S'agissant de la recommandation n° 3 sur la prise en compte des investissements associés à l'aval
du cycle du combustible dans les scénarios comprenant une hypothèse de renouvellement du
parc nucléaire, les coûts liés à la stratégie de traitement-recyclage, notamment si des opérations
de jouvence importantes de l'usine de La Hague étaient à prévoir, pourraient être importants à
moyen terme et doivent donc être pris en compte. C'est d'ailleurs le cas dans l'étude « Futurs
énergétiques 2050 » de RTE, qui intègre dans ses analyses économiques des investissements dans
l'aval du cycle à hauteur de plusieurs centaines de millions d'euros par an dans ses différents
scénarios, soit de 3 à 7 € par MWh nucléaire produit. Les travaux à venir du ministère, en
préparation des prochaines programmations pluriannuelles de l'énergie, permettront d'affiner ces
coûts associés à l'aval du cycle, afin d'éclairer les décisions à prendre s'agissant des perspectives
de poursuite de la stratégie de traitement-recyclage du combustible au-delà de l'horizon 2040.
S'agissant de la recommandation n° 4 sur la prise en compte des analyses présentées par RTE
dans l'étude d'impact de la future loi de programmation sur l'énergie et le climat prévue par
l'article L.100-1A du code de l'énergie, je souligne que les travaux prospectifs réalisés par RTE sur
le
mix
électrique étaient prévus dans la
PPE
2019-2028 afin de préparer les décisions des périodes
ultérieures.
L'étude de RTE apporte un éclairage déterminant sur les enjeux et défis du système électrique sur
lesquels la décision publique de choix du
mix
électrique à horizon 2050 prendra appui.

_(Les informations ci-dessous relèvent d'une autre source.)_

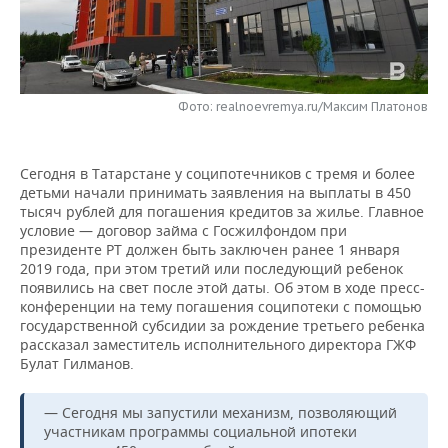
НЕФТЕХИМИЯ
РОЗНИЧНАЯ ТОРГОВЛЯ
НОВОСТИ ТЕХНОЛОГИЙ
МЕРОПРИЯТИЯ
НЕФТЬ
ТРАНСПОРТ
IT
НОВОСТИ МЕРОПРИЯТИЙ
СПОРТ
ОПК
Фото: realnoevremya.ru/Максим Платонов
УСЛУГИ
МЕДИА
ВЫЕЗДНАЯ РЕДАКЦИЯ
НОВОСТИ СПОРТА
ОБЩЕСТВО
ЭНЕРГЕТИКА
Сегодня в Татарстане у соципотечников с тремя и более
ТЕЛЕКОММУНИКАЦИИ
БИЗНЕС-БРАНЧИ
ФУТБОЛ
НОВОСТИ ОБЩЕСТВА
ФОТОГАЛЕРЕЯ
детьми начали принимать заявления на выплаты в 450
тысяч рублей для погашения кредитов за жилье. Главное
ONLINE-КОНФЕРЕНЦИИ
ХОККЕЙ
ВЛАСТЬ
СЮЖЕТЫ
условие — договор займа с Госжилфондом при
президенте РТ должен быть заключен ранее 1 января
ОТКРЫТАЯ ЛЕКЦИЯ
БАСКЕТБОЛ
ИНФРАСТРУКТУРА
СПРАВОЧНИК
2019 года, при этом третий или последующий ребенок
появились на свет после этой даты. Об этом в ходе пресс-
конференции на тему погашения соципотеки с помощью
ВОЛЕЙБОЛ
ИСТОРИЯ
СПИСОК ПЕРСОН
ПОЛНАЯ ВЕРСИЯ
государственной субсидии за рождение третьего ребенка
рассказал заместитель исполнительного директора ГЖФ
КИБЕРСПОРТ
КУЛЬТУРА
СПИСОК КОМПАНИЙ
Булат Гилманов.
ФИГУРНОЕ КАТАНИЕ
МЕДИЦИНА
— Сегодня мы запустили механизм, позволяющий
участникам программы социальной ипотеки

Je partage
l'appréciation de la Cour selon laquelle cette décision ne peut être prise sur le seul fondement
d'une évaluation économique, quand bien même celle-ci prendrait en compte les coûts complets
du système électrique. En effet, les incertitudes à long terme sont tout à fait substantielles et les
coûts seuls ne prennent pas en compte les enjeux sociétaux, politiques et environnementaux
qu'une décision sur le
mix
électrique doit nécessairement intégrer également. Ainsi, l'étude
«Futurs énergétiques » étudie les impacts environnementaux (sur la trajectoire et l'empreinte
carbone, sur l'occupation des sols, sur la consommation de matières premières, etc.) et sociétaux
(acceptabilité des moyens de production, acceptabilité en termes de sobriété énergétique et de
flexibilité de la demande) des différents scénarios. Des résultats complémentaires à ceux publiés
en octobre dernier devraient être disponibles début 2022.
Je partage ainsi pleinement la nécessité de prendre en compte les analyses de RTE, dans toutes
leurs composantes, dans l'étude d'impact de la loi future loi de programmation sur l'énergie et le
climat, afin de permettre le bon déroulement du processus démocratique sur le choix du
mix
électrique à long terme.
Telles sont les observations sur les recommandations du ressort du ministère de la transition
écologique dont je souhaitais vous faire part.